Une fois, j’étais aux États-Unis, à Chicago, chez un cardinal qui m’invitait souvent. Celui-ci m’a dit que le lendemain devaient arriver trois évêques polonais qui venaient rendre visite à leurs concitoyens résidant dans la ville. Parmi les trois évêques il y avait Wojtyla, qui a été surpris et content de me trouver là. Il m’a demandé de faire avec lui un tour en ville et nous sommes allés nous promener, de nouveau comme deux frères.
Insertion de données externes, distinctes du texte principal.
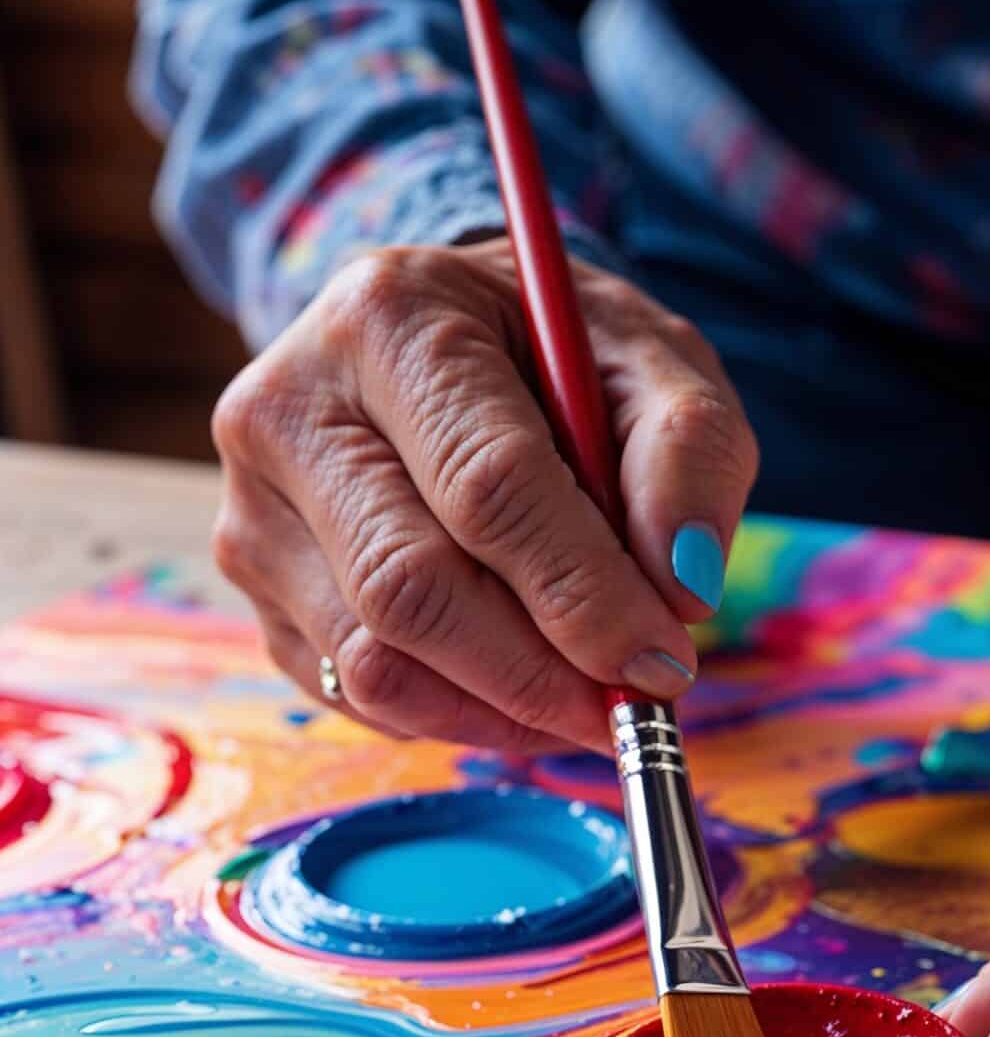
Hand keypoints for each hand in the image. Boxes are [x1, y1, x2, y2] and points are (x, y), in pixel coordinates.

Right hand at [212, 238, 757, 753]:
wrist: (452, 346)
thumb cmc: (560, 357)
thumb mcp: (654, 363)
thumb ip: (688, 454)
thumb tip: (682, 588)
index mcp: (391, 319)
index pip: (487, 488)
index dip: (583, 596)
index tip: (663, 662)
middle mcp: (291, 407)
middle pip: (412, 589)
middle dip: (540, 674)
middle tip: (629, 707)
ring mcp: (254, 504)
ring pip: (375, 661)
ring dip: (501, 710)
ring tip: (582, 699)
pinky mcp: (256, 586)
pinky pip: (355, 694)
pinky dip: (455, 717)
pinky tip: (516, 687)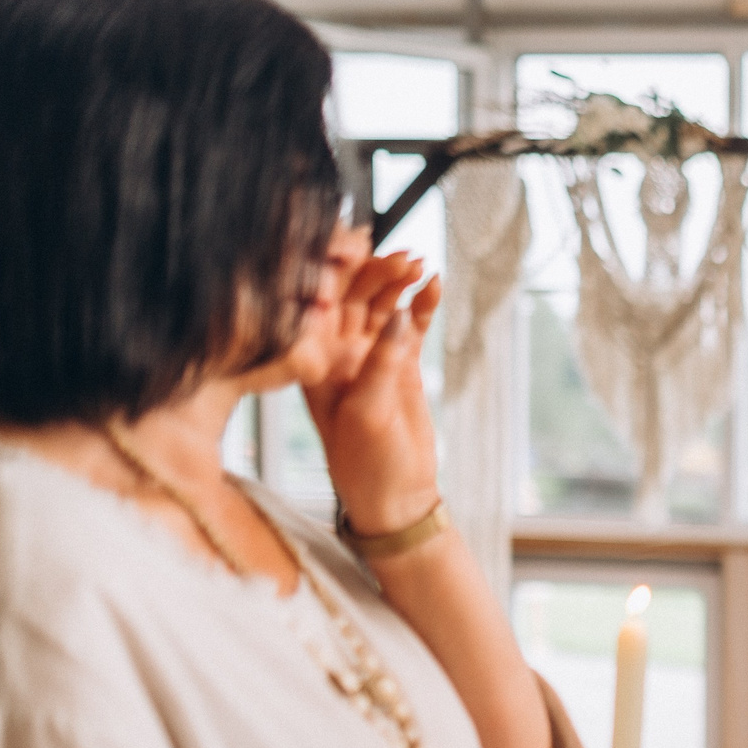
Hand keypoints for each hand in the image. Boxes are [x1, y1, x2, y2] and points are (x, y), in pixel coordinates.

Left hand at [289, 226, 447, 536]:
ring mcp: (370, 352)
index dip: (332, 273)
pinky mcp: (402, 362)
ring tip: (420, 266)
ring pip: (383, 303)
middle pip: (352, 294)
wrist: (396, 495)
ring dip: (399, 281)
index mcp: (312, 358)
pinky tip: (436, 286)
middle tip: (401, 259)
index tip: (355, 252)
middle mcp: (336, 349)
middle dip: (374, 271)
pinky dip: (423, 304)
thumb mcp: (366, 412)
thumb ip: (380, 363)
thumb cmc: (364, 462)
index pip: (317, 303)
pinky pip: (412, 323)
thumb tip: (400, 315)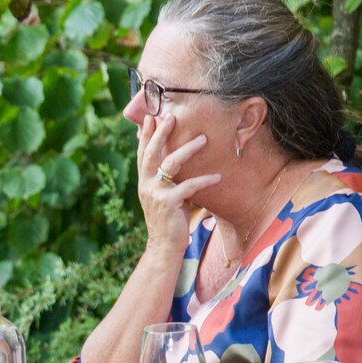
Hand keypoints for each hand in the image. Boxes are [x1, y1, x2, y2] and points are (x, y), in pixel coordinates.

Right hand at [136, 114, 221, 254]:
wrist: (164, 246)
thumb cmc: (168, 219)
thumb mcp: (164, 196)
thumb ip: (166, 179)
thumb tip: (177, 162)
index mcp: (144, 181)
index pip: (143, 153)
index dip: (147, 135)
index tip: (152, 117)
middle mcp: (146, 185)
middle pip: (151, 153)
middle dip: (161, 133)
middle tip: (171, 117)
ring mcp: (155, 193)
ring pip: (169, 164)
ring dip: (187, 150)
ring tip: (203, 140)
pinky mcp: (168, 203)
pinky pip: (189, 186)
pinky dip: (204, 180)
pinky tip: (218, 176)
Quand je le voyais malade, toutes ces expériences me revenaient à l’esprit, et j’avais vraiment de la peine pour lui.
Je crois que c’est cette humanité – la façon dont il savait accueillir les gens, dire à tous une bonne parole – qui l’a fait aimer de tous, qui l’a rendu aimable à tous et à cette foule immense qui l’a salué jusqu’au dernier moment.